■ DOCUMENT EXTRACT:
——

Isn’t a field where an ass belongs, after all?

Andrew Hughes
Andrew Hughes
25-Feb-2013
Donkeys have been a natural and integral part of cricket since the Chappell-Ganguly era at least © AFP
Saturday, 3rd September You’ve got to feel for MS Dhoni. We’ve all had holidays like this. Trapped in a caravan, a tent or a four-star hotel, surrounded by the same old faces, going slowly insane with nothing to do but watch Alastair Cook bat for weeks at a time, listening to everyone complaining about their aches and pains, and counting the days till it’s time to go home. And then, just when it seems things might be looking up, it starts to rain.
I can remember following England tours that scored just as high on the angstometer, in which the only sounds you heard were the clatter of wickets, the roar of the home crowd, and the stamping of passports as another batch of trembling replacements arrived at immigration control. As it happens, Nasser Hussain and his fragile fingers featured in many of those tours, so you’d think he would understand the tourists’ pain. Instead, his loose talk of donkeys has caused the summer’s third “Gate”.

——

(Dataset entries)

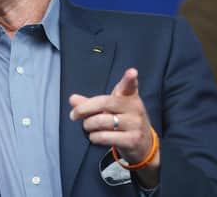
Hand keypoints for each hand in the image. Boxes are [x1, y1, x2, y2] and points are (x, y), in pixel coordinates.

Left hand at [69, 68, 159, 186]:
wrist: (143, 144)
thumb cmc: (123, 121)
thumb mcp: (110, 108)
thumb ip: (90, 103)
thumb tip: (72, 99)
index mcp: (129, 97)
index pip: (130, 86)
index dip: (130, 79)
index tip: (132, 72)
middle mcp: (134, 108)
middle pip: (103, 104)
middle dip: (83, 109)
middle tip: (74, 114)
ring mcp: (135, 124)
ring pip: (101, 121)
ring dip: (88, 125)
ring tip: (88, 127)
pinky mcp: (132, 140)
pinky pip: (104, 137)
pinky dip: (94, 137)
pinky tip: (95, 136)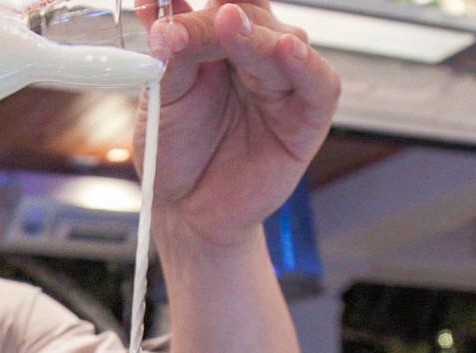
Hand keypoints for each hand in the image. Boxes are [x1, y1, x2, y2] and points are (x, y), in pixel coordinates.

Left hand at [138, 0, 341, 247]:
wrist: (186, 209)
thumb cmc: (176, 151)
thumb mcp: (162, 98)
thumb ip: (168, 52)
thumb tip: (157, 7)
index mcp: (221, 39)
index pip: (223, 0)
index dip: (207, 2)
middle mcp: (257, 53)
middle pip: (249, 15)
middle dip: (217, 19)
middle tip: (183, 26)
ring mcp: (285, 82)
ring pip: (282, 41)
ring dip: (254, 34)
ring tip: (228, 24)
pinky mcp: (307, 117)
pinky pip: (318, 83)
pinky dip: (305, 64)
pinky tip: (287, 50)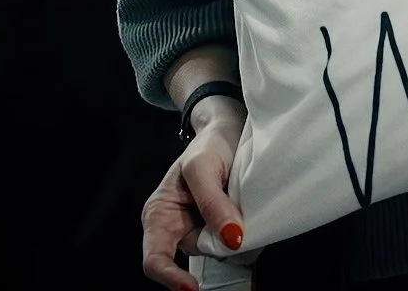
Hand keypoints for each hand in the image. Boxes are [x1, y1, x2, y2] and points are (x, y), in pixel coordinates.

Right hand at [140, 99, 248, 290]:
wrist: (230, 132)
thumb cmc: (208, 146)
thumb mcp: (203, 167)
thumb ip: (212, 203)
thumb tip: (231, 240)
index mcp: (160, 216)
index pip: (155, 260)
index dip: (170, 278)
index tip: (191, 287)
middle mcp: (180, 230)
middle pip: (200, 254)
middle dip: (222, 240)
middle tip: (239, 208)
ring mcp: (205, 233)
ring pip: (225, 252)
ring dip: (241, 234)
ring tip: (242, 198)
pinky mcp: (227, 233)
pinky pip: (242, 246)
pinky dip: (252, 232)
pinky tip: (252, 210)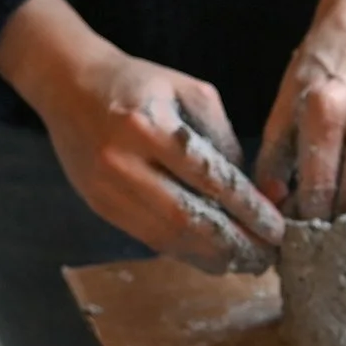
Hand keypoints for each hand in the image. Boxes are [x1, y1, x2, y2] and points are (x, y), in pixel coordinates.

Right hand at [0, 0, 281, 272]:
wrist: (67, 83)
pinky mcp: (98, 205)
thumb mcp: (190, 93)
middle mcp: (122, 161)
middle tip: (268, 257)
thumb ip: (227, 141)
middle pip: (189, 218)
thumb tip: (262, 193)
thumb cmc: (139, 84)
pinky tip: (214, 257)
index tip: (278, 229)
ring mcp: (106, 188)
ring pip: (168, 237)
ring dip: (213, 256)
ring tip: (247, 262)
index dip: (248, 209)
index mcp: (148, 126)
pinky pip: (149, 238)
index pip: (210, 178)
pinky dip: (186, 252)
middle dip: (235, 244)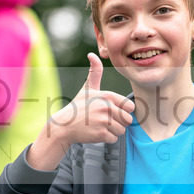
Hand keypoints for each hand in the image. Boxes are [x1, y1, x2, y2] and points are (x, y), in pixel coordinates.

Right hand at [27, 53, 134, 169]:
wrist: (63, 126)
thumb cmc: (78, 107)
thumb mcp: (88, 89)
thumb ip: (95, 72)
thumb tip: (92, 54)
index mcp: (107, 96)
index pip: (130, 107)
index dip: (123, 111)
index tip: (112, 112)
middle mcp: (106, 107)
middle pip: (128, 120)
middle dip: (119, 123)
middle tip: (104, 121)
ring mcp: (103, 120)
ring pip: (122, 130)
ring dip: (113, 131)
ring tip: (99, 126)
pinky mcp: (100, 133)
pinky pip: (114, 139)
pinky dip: (107, 138)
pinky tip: (96, 133)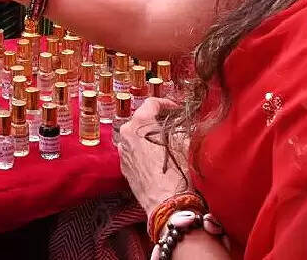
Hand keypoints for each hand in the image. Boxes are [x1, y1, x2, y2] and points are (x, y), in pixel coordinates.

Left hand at [117, 97, 190, 214]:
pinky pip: (133, 150)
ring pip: (135, 135)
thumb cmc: (176, 172)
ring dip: (148, 135)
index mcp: (140, 123)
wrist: (166, 202)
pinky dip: (143, 149)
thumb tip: (182, 121)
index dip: (167, 103)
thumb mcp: (184, 142)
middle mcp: (126, 134)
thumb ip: (180, 126)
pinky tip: (156, 156)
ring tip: (164, 141)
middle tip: (172, 123)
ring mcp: (122, 151)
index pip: (151, 103)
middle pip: (141, 118)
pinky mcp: (123, 166)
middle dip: (157, 119)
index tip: (176, 108)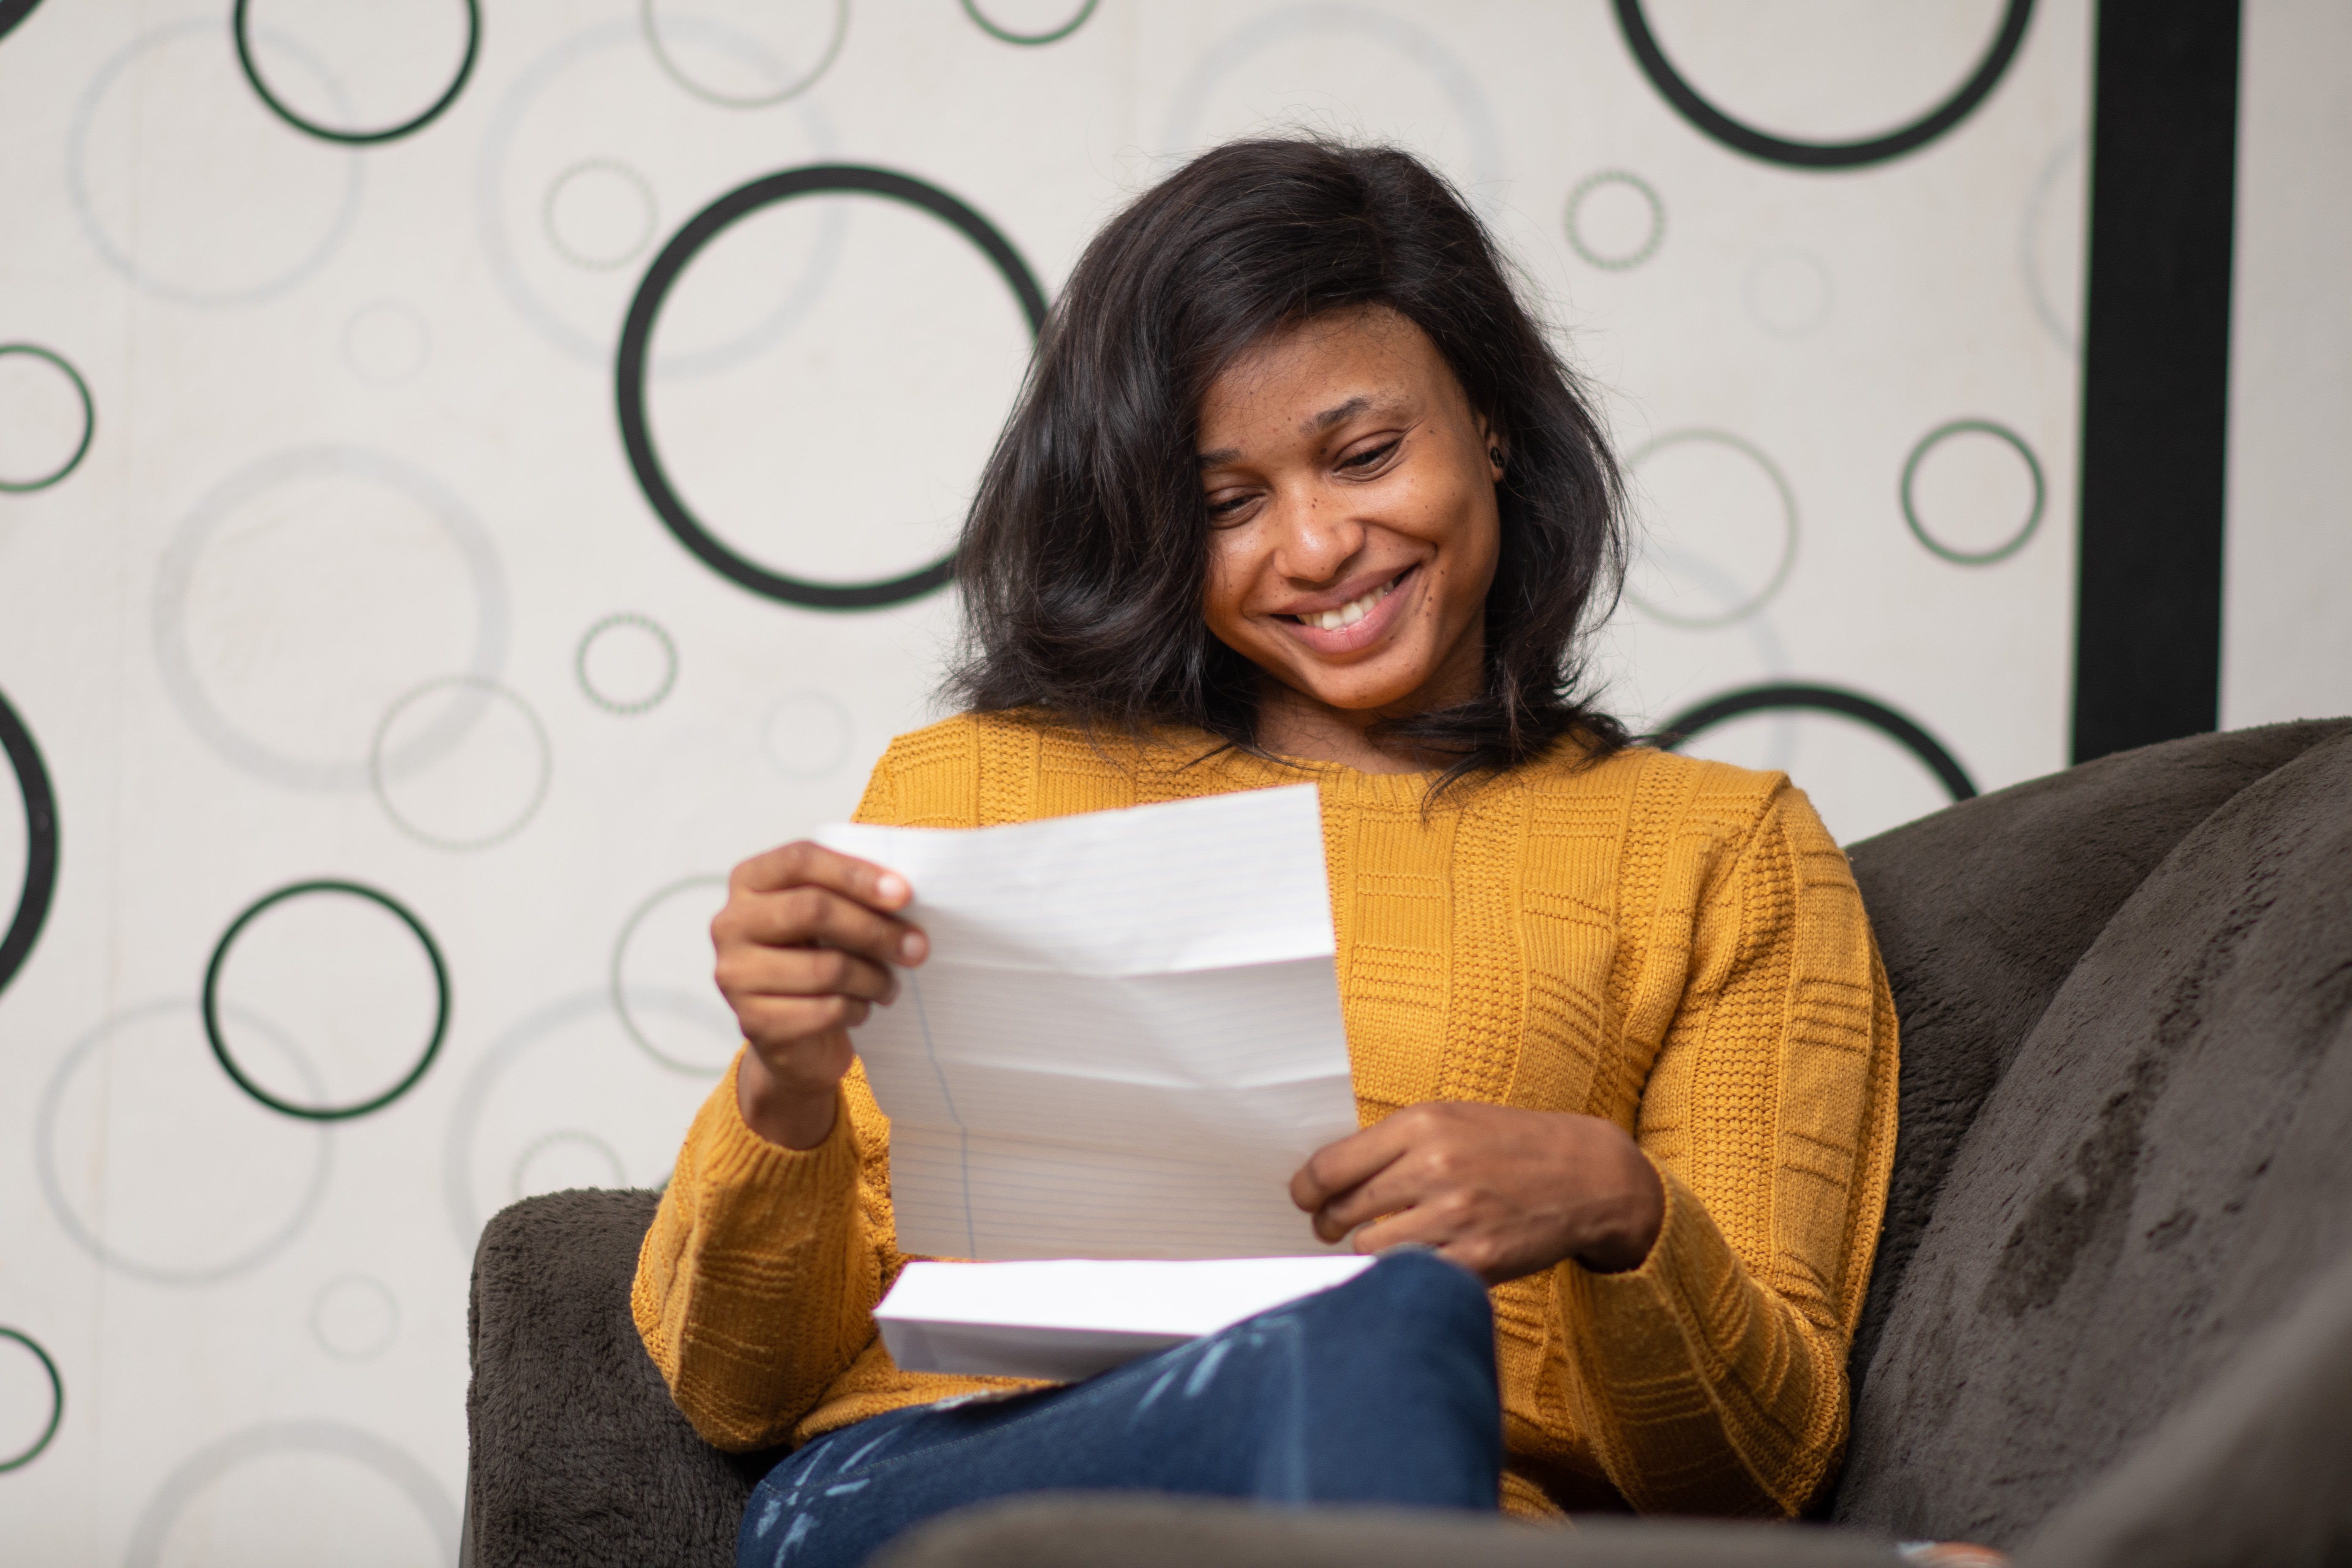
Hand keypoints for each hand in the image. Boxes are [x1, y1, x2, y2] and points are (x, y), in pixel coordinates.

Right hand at [711, 842, 926, 1150]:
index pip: (800, 860)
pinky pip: (824, 1010)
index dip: (855, 873)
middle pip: (812, 910)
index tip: (904, 893)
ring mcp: (736, 974)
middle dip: (875, 929)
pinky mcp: (753, 1022)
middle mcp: (731, 923)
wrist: (791, 1033)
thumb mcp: (828, 916)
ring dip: (874, 978)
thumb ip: (850, 893)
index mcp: (748, 881)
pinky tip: (863, 1008)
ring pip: (826, 967)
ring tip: (891, 985)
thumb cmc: (818, 956)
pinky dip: (857, 1009)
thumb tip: (904, 891)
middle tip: (917, 947)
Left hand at [1288, 1102, 1664, 1284]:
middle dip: (1329, 1222)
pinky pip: (1412, 1277)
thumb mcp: (1451, 1119)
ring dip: (1369, 1250)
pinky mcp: (1477, 1259)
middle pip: (1342, 1211)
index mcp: (1422, 1125)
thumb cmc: (1512, 1145)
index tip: (1305, 1198)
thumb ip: (1392, 1144)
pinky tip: (1415, 1261)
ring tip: (1386, 1239)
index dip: (1305, 1190)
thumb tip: (1328, 1177)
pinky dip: (1405, 1275)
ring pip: (1369, 1250)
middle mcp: (1434, 1168)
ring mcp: (1456, 1216)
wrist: (1588, 1175)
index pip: (1329, 1167)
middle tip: (1333, 1225)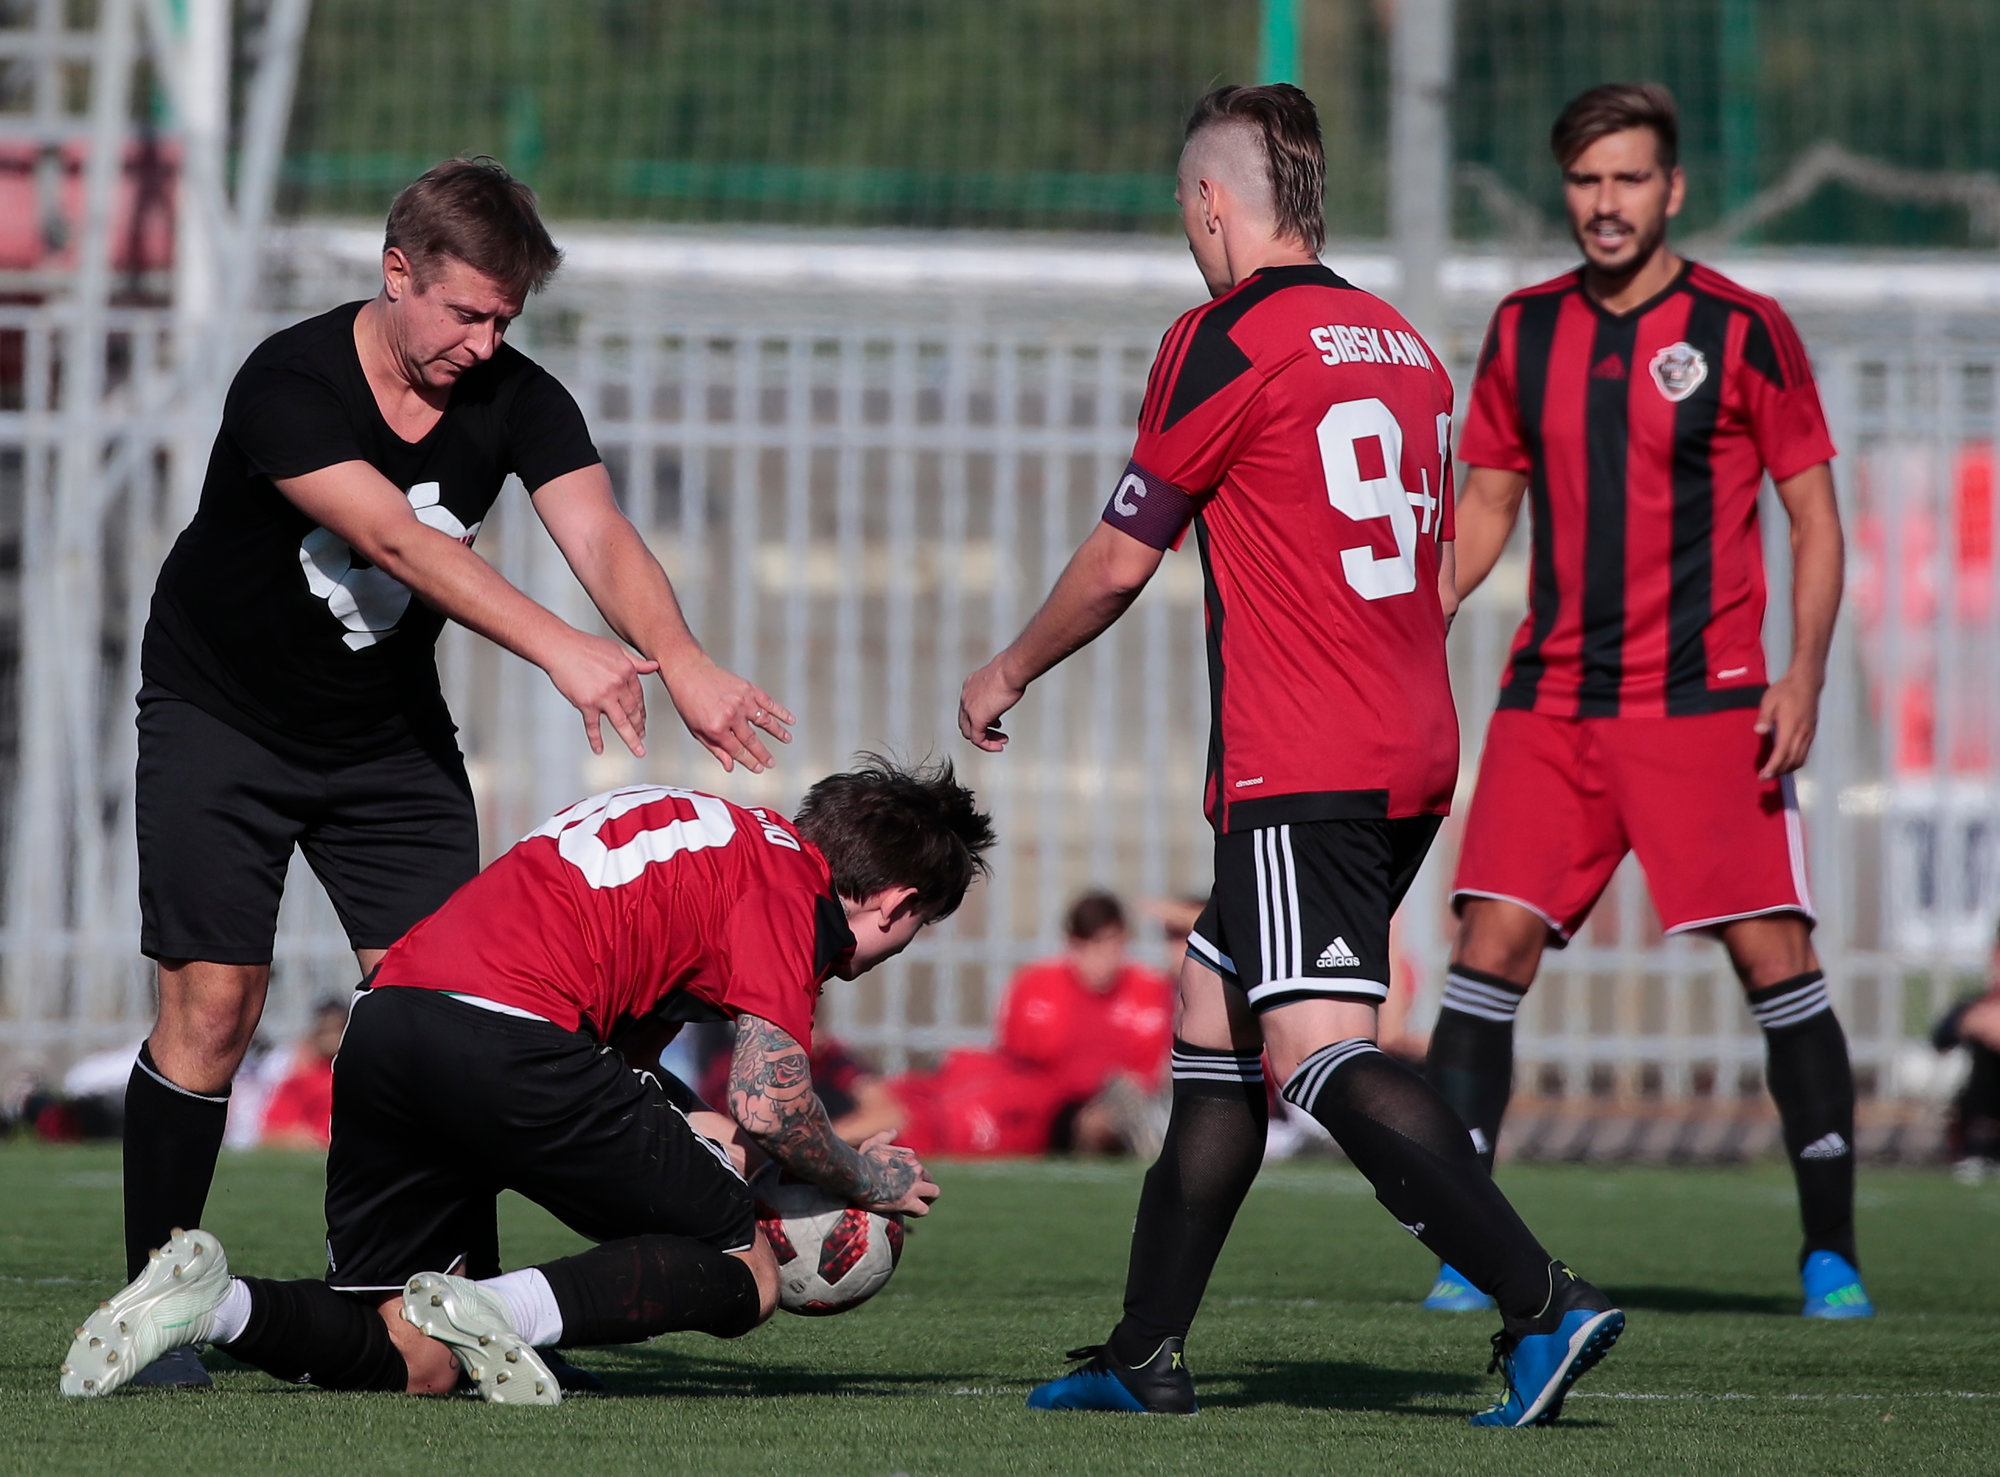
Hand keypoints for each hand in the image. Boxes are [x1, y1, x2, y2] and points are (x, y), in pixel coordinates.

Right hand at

——

Carry on the cricket column about touring woes and the donkey remark, picking up after its last sentence.

■ ANSWER BELOW:
But it isn’t always a good idea to take cricket folk literally. When KP called Graeme Smith a muppet, he didn’t mean that he believed the South African captain was made of cloth and operated by strings. When a commentator tells us that Sehwag has launched himself at a short one, he is not implying that rocket fuel was involved. Then there are the phrases like “impetuous hooker” and “flashing outside off stump” that could lead to all kinds of litigious misunderstanding if they were taken literally.